Iranians continue to react to the decision to bar well-known Reformists and centrists from running in next month’s presidential elections. Iran’s Guardian Council, a 12-member unelected body charged with vetting candidates, announced the final list of approved candidates earlier this week, and many prominent presidential hopefuls from the Reformist camp were absent.
The most notable disqualification continues to be former parliament speaker Ali Larijani and current Vice President Eshaq Jahangiri. The two centrist figures (although Jahangiri technically ran as a Reformist) have served dutifully in the Islamic Republic. The disqualification of Reformist Mostafa Tajzadeh, while disappointing given his reputation for being outspoken/, has not necessarily been surprising given his very public criticism of various policies in the country.
A few of the candidates have openly spoken about their disqualification. Jahangiri issued a statement saying he ran at the urging of various Reformist figures and political activists, and with his disqualification this responsibility is no longer on his shoulders. He called the disqualification “a serious threat to full participation and a just competition … especially for those inclined toward reform.” He announced the end of his campaign and invited the general public to vote in the elections.
Larijani issued a short statement saying he had decided to register his name for the presidential election based on Supreme Leader Ayatollah Ali Khamenei’s urging of having a maximum election turnout and the recommendation of clergy members and other individuals. He thanked everyone for their support in his short campaign run and urged everyone to vote.
Tajzadeh, not unexpectedly, was the most critical in his statement. He said the Guardian Council’s disqualifications made the elections “noncompetitive and meaningless,” and the disqualifications were “illegal” and authorities were attempting to “engineer an election by the barracks.” The Guardian Council had “violated the rights of the people,” he said.
Ebrahim Raisi, the favored conservative candidate, now seemingly has a clear path to the presidency.

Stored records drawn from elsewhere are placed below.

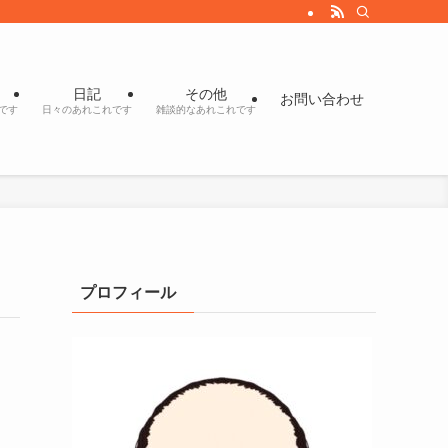
日記
その他
お問い合わせ
です
日々のあれこれです
雑談的なあれこれです
プロフィール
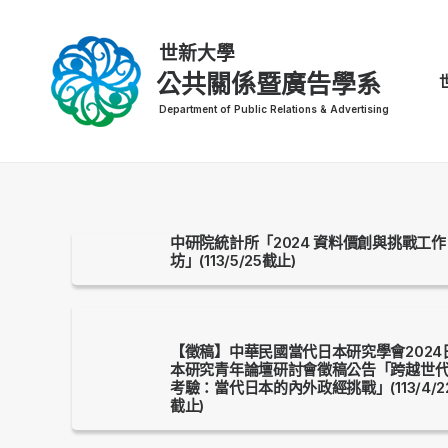
公共關係暨廣告學系
中研院統計所「2024 資料價創與挑戰工作
坊」(113/5/25截止)
【徵稿】中華民國當代日本研究學會2024
本研究青年論壇研討會徵稿公告「跨越世
考驗：當代日本的內外政經挑戰」(113/4/2
截止)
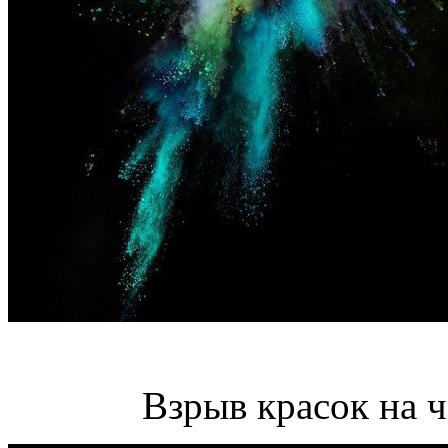
Взрыв красок на 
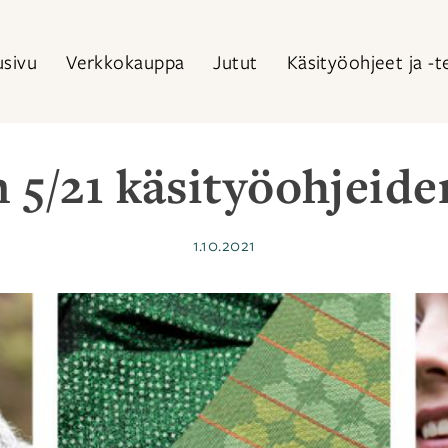
usivu
Verkkokauppa
Jutut
Käsityöohjeet ja -t
 5/21 käsityöohjeide
Julkaistu
1.10.2021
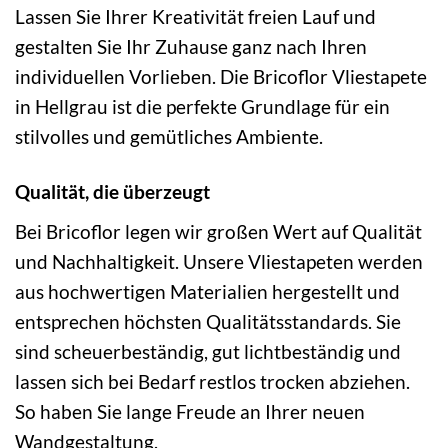
Lassen Sie Ihrer Kreativität freien Lauf und
gestalten Sie Ihr Zuhause ganz nach Ihren
individuellen Vorlieben. Die Bricoflor Vliestapete
in Hellgrau ist die perfekte Grundlage für ein
stilvolles und gemütliches Ambiente.
Qualität, die überzeugt
Bei Bricoflor legen wir großen Wert auf Qualität
und Nachhaltigkeit. Unsere Vliestapeten werden
aus hochwertigen Materialien hergestellt und
entsprechen höchsten Qualitätsstandards. Sie
sind scheuerbeständig, gut lichtbeständig und
lassen sich bei Bedarf restlos trocken abziehen.
So haben Sie lange Freude an Ihrer neuen
Wandgestaltung.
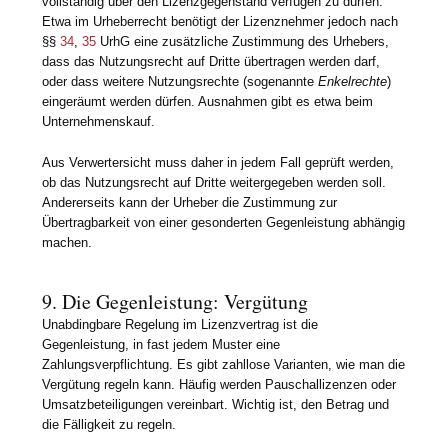
vollständig über den Lizenzgegenstand verfügen zu dürfen.
Etwa im Urheberrecht benötigt der Lizenznehmer jedoch nach
§§
34
,
35
UrhG eine zusätzliche Zustimmung des Urhebers,
dass das Nutzungsrecht auf Dritte übertragen werden darf,
oder dass weitere Nutzungsrechte (sogenannte
Enkelrechte
)
eingeräumt werden dürfen. Ausnahmen gibt es etwa beim
Unternehmenskauf.
Aus Verwertersicht muss daher in jedem Fall geprüft werden,
ob das Nutzungsrecht auf Dritte weitergegeben werden soll.
Andererseits kann der Urheber die Zustimmung zur
Übertragbarkeit von einer gesonderten Gegenleistung abhängig
machen.
9. Die Gegenleistung: Vergütung
Unabdingbare Regelung im Lizenzvertrag ist die
Gegenleistung, in fast jedem Muster eine
Zahlungsverpflichtung. Es gibt zahllose Varianten, wie man die
Vergütung regeln kann. Häufig werden Pauschallizenzen oder
Umsatzbeteiligungen vereinbart. Wichtig ist, den Betrag und
die Fälligkeit zu regeln.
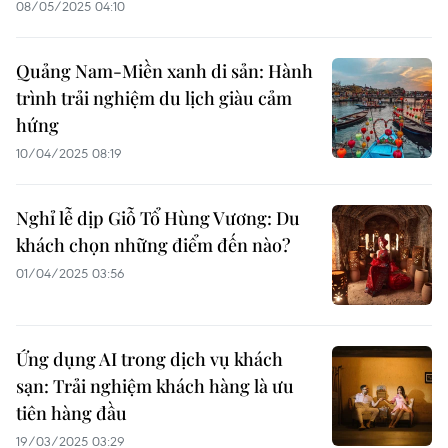
08/05/2025 04:10
Quảng Nam-Miền xanh di sản: Hành
trình trải nghiệm du lịch giàu cảm
hứng
10/04/2025 08:19
Nghỉ lễ dịp Giỗ Tổ Hùng Vương: Du
khách chọn những điểm đến nào?
01/04/2025 03:56
Ứng dụng AI trong dịch vụ khách
sạn: Trải nghiệm khách hàng là ưu
tiên hàng đầu
19/03/2025 03:29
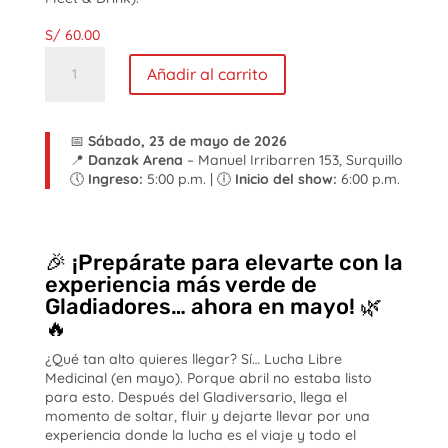
S/
60.00
Gladiadores
64.20:
Añadir al carrito
Lucha
Libre
Medicinal
(en
mayo)
cantidad
📅
Sábado, 23 de mayo de 2026
📍
Danzak Arena
– Manuel Irribarren 153, Surquillo
🕔
Ingreso:
5:00 p.m. | 🕕
Inicio del show:
6:00 p.m.
🎉 ¡Prepárate para elevarte con la
experiencia más verde de
Gladiadores… ahora en mayo! 🌿
🔥
¿Qué tan alto quieres llegar? Sí… Lucha Libre
Medicinal (en mayo). Porque abril no estaba listo
para esto. Después del Gladiversario, llega el
momento de soltar, fluir y dejarte llevar por una
experiencia donde la lucha es el viaje y todo el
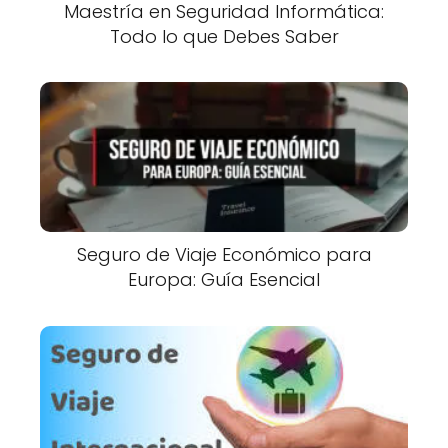
Maestría en Seguridad Informática:
Todo lo que Debes Saber
Seguro de Viaje Económico para
Europa: Guía Esencial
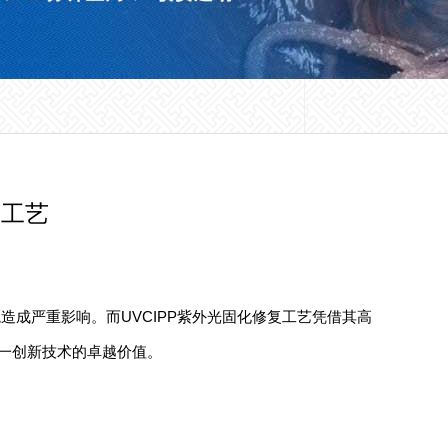
工工艺
成严重影响。而UVCIPP紫外光固化修复工艺凭借其高
这一创新技术的卓越价值。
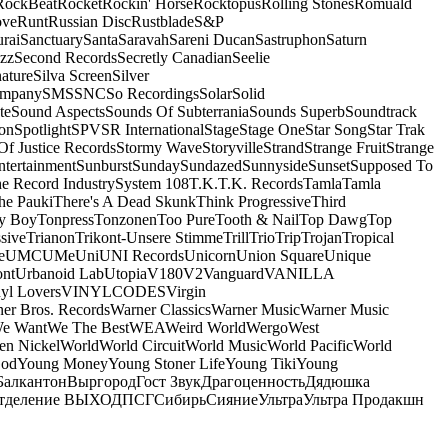
RockBeat
Rocket
Rockin' Horse
Rocktopus
Rolling Stones
Romuald
ove
Runt
Russian Disc
Rustblade
S&P
rai
Sanctuary
Santa
Saravah
Sareni Ducan
Sastruphon
Saturn
azz
Second Records
Secretly Canadian
Seelie
ature
Silva Screen
Silver
ompany
SMS
SNC
So Recordings
Solar
Solid
te
Sound Aspects
Sounds Of Subterrania
Sounds Superb
Soundtrack
on
Spotlight
SPV
SR International
Stage
Stage One
Star Song
Star Trak
Of Justice Records
Stormy Wave
Storyville
Strand
Strange Fruit
Strange
tertainment
Sunburst
Sunday
Sundazed
Sunnyside
Sunset
Supposed To
e Record Industry
System 108
T.K.
T.K. Records
Tamla
Tamla
he Pauki
There's A Dead Skunk
Think Progressive
Third
y Boy
Tonpress
Tonzonen
Too Pure
Tooth & Nail
Top Dawg
Top
sive
Trianon
Trikont-Unsere Stimme
Trill
Trio
Trip
Trojan
Tropical
e
UMC
UMe
Uni
UNI Records
Unicorn
Union Square
Unique
ont
Urbanoid Lab
Utopia
V180
V2
Vanguard
VANILLA
yl Lovers
VINYLCODES
Virgin
er Bros. Records
Warner Classics
Warner Music
Warner Music
We Want
We The Best
WEA
Weird World
Wergo
West
n Nickel
World
World Circuit
World Music
World Pacific
World
God
Young Money
Young Stoner Life
Young Tiki
Young
Балкантон
Выргород
Гост Звук
Драгоценность
Дядюшка
тделение ВЫХОД
ПСГ
Сибирь
Сияние
Ультра
Ультра Продакшн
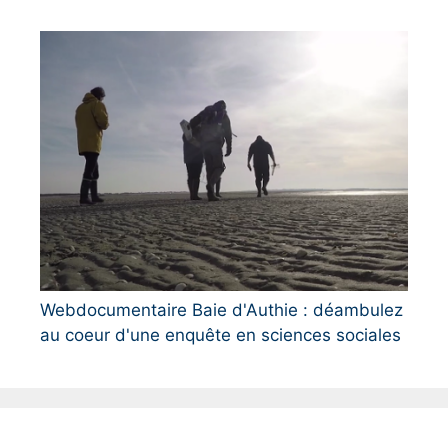
Webdocumentaire Baie d'Authie : déambulez
au coeur d'une enquête en sciences sociales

In a short video released on Instagram, Raisi said since he heard the final list of candidates, he has been engaged in “consultations in order to make the elections more competitive and have a wider turnout.” Raisi is not only a favored candidate for the presidential election now, but he is also one of the main candidates to replace Khamenei as supreme leader when succession occurs.
Regardless of attempts to put a positive spin on the disqualifications, many Iranians are aware the disqualifications were meant to sideline some of the most prominent candidates. Some of the conservative news agencies have attempted to portray the elections as competitive, even suggesting some of the lesser-known names are actually Reformists. However, the main Reformist party has said it does not have a candidate in this year’s election.
Hassan Khomeini, grandson of the founder of the Islamic Republic of Iran, said if he was a candidate in this election he would step aside in protest against the disqualifications. He said an administration that came out of his election would not be able to solve the country’s problems. Khomeini himself had reportedly considered registering his name, but Khamenei had advised him against it.